Nigeria is witnessing a dramatic surge in sugar prices as a confluence of factors, including increased demand, unfavorable weather conditions, and currency devaluation, continues to put upward pressure on prices. The National Sugar Development Council reports that the average sugar price for the week ending July 28, 2023, was N835,400 per ton, representing a staggering 44.2% increase compared to N579,400 per ton for the same week in 2022.
Nigeria relies heavily on sugar imports, accounting for approximately 98% of its sugar needs. Global sugar prices have been on the rise, with India, the world’s primary sugar producer and exporter, grappling with a drought that has adversely affected production and disrupted supply chains. Sugar prices on the world commodity exchange have surged by 44% since the beginning of the year, making it the best-performing commodity globally.
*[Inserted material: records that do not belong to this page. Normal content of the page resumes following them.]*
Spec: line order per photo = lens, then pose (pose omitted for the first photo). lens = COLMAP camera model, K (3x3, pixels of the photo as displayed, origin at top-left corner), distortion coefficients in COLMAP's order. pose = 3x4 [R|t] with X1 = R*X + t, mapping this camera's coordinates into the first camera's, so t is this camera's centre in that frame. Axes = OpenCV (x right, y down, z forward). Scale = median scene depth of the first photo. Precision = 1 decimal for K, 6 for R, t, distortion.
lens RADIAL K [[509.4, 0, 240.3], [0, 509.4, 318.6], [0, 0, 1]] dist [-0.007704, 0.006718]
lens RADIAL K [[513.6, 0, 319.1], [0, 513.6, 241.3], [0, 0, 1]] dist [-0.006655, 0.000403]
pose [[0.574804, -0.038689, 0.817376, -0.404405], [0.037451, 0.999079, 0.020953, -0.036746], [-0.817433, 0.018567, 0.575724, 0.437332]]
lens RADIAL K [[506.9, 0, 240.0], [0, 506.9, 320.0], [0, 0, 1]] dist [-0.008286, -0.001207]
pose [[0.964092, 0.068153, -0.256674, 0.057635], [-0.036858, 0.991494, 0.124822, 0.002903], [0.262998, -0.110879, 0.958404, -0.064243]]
Key players in the Nigerian sugar industry, such as Dangote, BUA, and Flour Mills of Nigeria, have primarily focused on importing raw sugar and then refining and selling it domestically. However, the National Sugar Development Council is now urging these companies to invest in sugar production and integrate locally sourced extracts into their refining processes, a strategy known as reverse integration. The extent of extract imports allowed will depend on the level of investment in local plantations.
Adding to the challenges faced by sugar importers is the scarcity of foreign exchange and the devaluation of the Nigerian naira, which has lost nearly half of its value since the introduction of the managed float FX system in June. The Nigerian Manufacturers Association (MAN) has previously raised concerns about the forex scarcity, as it impedes the import of raw materials and machinery, affecting various industries, including sugar.
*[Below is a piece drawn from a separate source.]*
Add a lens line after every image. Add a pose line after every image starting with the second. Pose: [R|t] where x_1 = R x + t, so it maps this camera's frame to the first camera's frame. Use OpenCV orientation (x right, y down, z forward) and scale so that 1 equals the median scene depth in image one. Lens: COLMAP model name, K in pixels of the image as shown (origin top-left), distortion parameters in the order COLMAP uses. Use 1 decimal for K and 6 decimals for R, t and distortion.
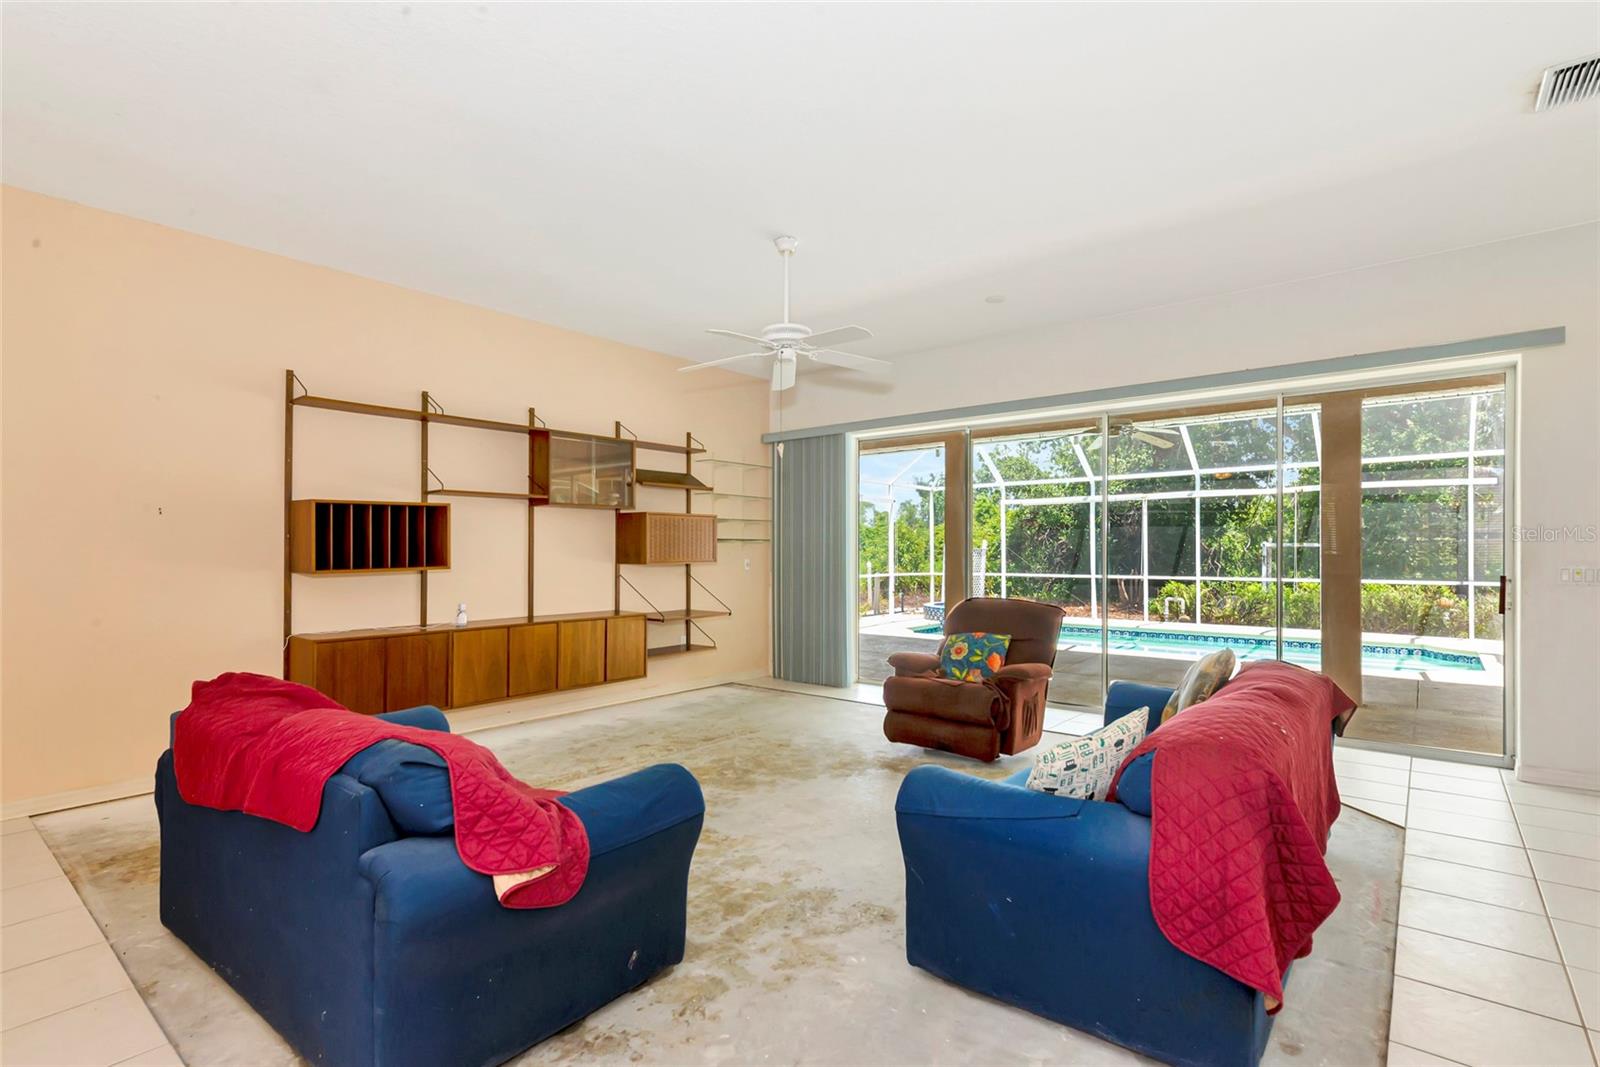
lens RADIAL K [[779.7, 0, 795.5], [0, 779.7, 553.2], [0, 0, 1]] dist [-0.000787, -0.000007]
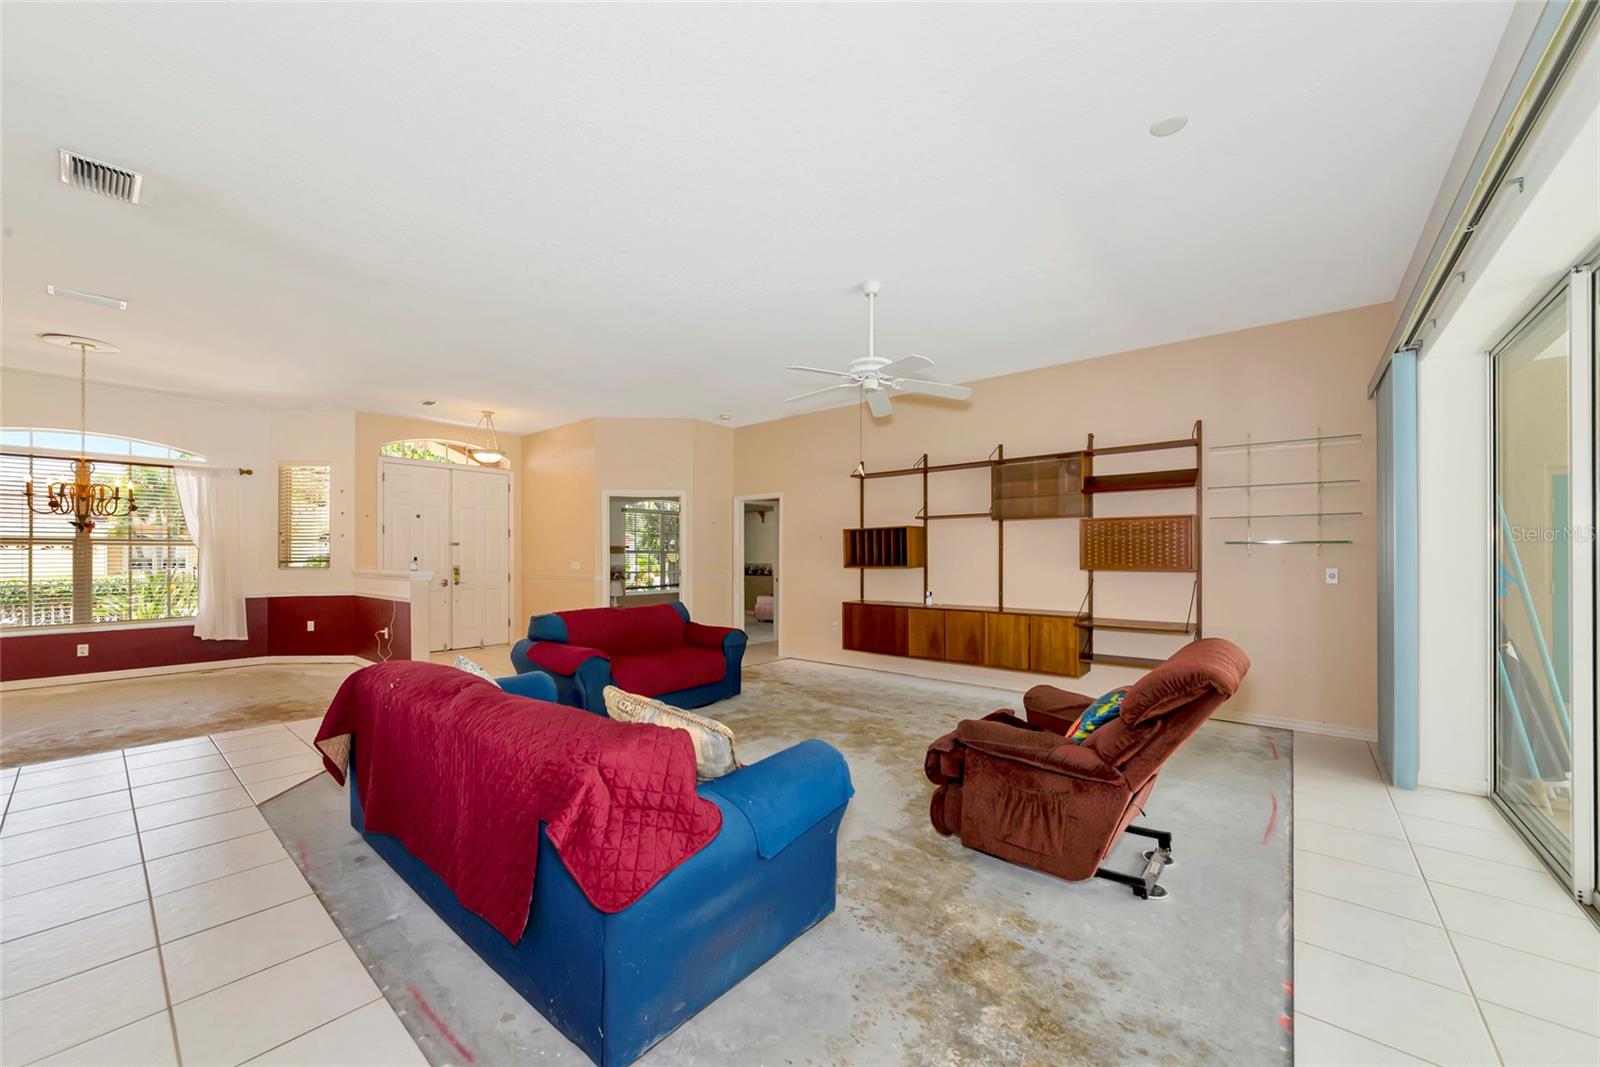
lens RADIAL K [[598.0, 0, 786.5], [0, 598.0, 551.1], [0, 0, 1]] dist [-0.000345, 0.000108]
pose [[-0.023894, -0.008016, -0.999682, 0.714179], [-0.007340, 0.999942, -0.007842, -0.000648], [0.999688, 0.007150, -0.023951, 0.732747]]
With inventories dwindling and the peak holiday season approaching, sugar prices may continue to rise in the coming months. The global demand for sugar exceeds 180 million tons annually, with individual consumers and companies requiring significant quantities for their products. Additionally, weather and climate conditions have constrained sugar production in major producing countries like Brazil, Thailand, China, and the United States.
India, the world’s second-largest sugar exporter after Brazil and the largest consumer and producer, has also faced challenges. This season, India’s sugar exports plummeted to 6.1 million tons, down from 11.1 million tons in the 2021-2022 crop year. Limited rainfall in India’s main sugar-producing regions has heightened concerns about sugar output, leading to a more than 3% price increase in just two weeks, reaching a six-year high.
Moreover, OPEC’s surprise decision to significantly cut oil production, with Saudi Arabia and Russia leading the way, has played a role in driving sugar prices higher. This move has encouraged the redirection of sugarcane toward ethanol production, reducing the available supply of sugar, as noted in Fitch Solutions’ Q2 report.
As Nigeria navigates these complex challenges in the global sugar market, consumers and businesses alike may face higher sugar prices in the foreseeable future, impacting various sectors of the economy.